The objectivity of perspective now gives me room to turn and offer my specific story to others. I hold out what has happened in me and around me. I can show how my aches and needs were experienced. I am not sharing every single detail of my entire story of grief. I’m sharing highlights and lowlights so others will know that their path will have lighting, even as there may be moments of thick darkness. In 2 Corinthians 1:3-11, Paul says that we receive comfort from God so that we can turn and be of comfort to others who also experience troubles and sufferings of all kinds. My writing moves into a wider arena to be part of giving my gift  of writing and offering bits of my story to others as a way of ministry and care.

 

Mystery Echoes Pages

There will be moments when questions will return. That’s allowed. These pages, whether private or shared, give room to express trust and doubts. I notice how God continues to transform me amid the ongoing grief and healing. It’s okay to experience loss again in a new way. An anniversary occurs and we revisit the “hows” and “what-ifs.” We ache. We are heard by the God who knows our frame full well as we read in Psalm 139 and Psalm 103. Our good God has compassion on us at every turn of the story. We move from the initial chaos to the hope of the eternal calm that comes from being so very loved and never alone no matter how long and hard the journey of grief. We grow in trust and surrender even as we realize that grief has marked our story and will always have some say in it.

 

 

Keep Writing

Writing about our grief feels long and messy because that’s the way grief is.
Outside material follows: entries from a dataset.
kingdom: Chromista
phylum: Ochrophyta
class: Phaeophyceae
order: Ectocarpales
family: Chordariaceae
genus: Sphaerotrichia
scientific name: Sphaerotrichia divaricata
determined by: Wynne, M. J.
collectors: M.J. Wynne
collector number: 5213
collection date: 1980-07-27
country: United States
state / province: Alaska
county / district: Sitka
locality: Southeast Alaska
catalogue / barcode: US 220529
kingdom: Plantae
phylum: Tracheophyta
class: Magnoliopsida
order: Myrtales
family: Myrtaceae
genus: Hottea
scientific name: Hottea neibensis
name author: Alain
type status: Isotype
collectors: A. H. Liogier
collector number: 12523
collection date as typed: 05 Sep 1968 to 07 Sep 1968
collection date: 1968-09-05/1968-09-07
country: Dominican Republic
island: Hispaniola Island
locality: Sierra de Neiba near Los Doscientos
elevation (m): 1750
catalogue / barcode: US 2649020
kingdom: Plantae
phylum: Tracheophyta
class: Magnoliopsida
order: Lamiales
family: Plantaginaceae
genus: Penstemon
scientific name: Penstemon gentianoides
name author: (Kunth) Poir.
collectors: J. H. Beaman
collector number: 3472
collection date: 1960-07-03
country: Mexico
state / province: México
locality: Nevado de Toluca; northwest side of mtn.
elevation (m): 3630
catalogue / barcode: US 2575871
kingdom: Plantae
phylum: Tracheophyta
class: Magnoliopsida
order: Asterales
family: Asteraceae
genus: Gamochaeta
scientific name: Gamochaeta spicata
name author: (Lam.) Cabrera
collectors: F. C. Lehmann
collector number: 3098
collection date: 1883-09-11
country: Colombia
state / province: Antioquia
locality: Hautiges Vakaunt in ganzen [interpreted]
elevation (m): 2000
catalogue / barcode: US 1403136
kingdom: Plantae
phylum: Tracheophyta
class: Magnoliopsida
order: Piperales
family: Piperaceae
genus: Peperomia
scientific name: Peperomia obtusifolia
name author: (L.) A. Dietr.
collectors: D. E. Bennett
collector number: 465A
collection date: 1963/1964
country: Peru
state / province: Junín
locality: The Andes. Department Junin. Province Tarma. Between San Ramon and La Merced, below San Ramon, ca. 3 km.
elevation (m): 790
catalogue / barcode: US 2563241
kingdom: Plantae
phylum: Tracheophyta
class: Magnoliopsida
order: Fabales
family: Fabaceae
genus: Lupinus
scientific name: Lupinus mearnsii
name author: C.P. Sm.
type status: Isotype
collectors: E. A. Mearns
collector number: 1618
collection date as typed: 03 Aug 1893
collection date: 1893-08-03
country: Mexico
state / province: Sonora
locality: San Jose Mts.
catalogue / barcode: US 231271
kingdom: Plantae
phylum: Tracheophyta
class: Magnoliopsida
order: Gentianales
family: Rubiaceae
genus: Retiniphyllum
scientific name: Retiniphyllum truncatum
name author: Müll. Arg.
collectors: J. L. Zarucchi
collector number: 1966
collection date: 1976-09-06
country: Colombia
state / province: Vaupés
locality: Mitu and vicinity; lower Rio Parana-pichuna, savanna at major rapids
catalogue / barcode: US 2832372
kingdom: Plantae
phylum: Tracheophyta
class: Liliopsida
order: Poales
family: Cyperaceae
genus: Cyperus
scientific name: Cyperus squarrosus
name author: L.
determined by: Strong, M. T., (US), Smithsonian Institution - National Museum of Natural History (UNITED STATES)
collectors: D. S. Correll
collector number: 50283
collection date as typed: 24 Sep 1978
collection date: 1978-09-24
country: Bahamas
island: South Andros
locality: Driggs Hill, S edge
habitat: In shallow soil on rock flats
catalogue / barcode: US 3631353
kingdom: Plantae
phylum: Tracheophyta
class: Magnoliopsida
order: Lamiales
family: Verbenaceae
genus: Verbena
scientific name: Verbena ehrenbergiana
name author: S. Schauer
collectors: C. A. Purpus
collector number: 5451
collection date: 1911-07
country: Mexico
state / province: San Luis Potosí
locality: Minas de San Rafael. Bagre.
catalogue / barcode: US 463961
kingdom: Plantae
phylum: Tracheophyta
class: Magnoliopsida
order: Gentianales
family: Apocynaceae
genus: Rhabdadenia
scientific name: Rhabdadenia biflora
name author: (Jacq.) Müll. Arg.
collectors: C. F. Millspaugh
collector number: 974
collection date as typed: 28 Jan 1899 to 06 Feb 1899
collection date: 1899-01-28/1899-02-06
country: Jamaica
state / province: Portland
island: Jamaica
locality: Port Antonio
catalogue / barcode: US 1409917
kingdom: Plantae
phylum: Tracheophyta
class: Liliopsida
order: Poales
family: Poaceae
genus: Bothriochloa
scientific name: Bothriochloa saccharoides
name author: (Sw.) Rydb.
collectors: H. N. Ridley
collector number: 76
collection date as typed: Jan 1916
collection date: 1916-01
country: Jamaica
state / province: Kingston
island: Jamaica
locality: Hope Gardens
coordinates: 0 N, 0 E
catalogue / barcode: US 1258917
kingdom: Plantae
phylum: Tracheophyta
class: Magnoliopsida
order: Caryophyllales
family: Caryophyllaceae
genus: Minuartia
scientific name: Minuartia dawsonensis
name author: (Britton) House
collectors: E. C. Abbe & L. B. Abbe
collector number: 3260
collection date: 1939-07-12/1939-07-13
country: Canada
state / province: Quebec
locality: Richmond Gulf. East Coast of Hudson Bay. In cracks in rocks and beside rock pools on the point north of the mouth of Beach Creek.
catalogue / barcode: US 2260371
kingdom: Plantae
We start at the center, alone with God, writing out our distress. We wrestle. We question. We heal. We move forward, backward, and sideways. We keep going. We get stuck. We keep growing as we write our grief and find that our tears mingle with Jesus’ tears. We write and our tears of joy mingle with His tears of joy as we heal.

 

Be ever so kind to yourself as you write your grief, beholding how deeply loved you are amid the depth of your sorrow.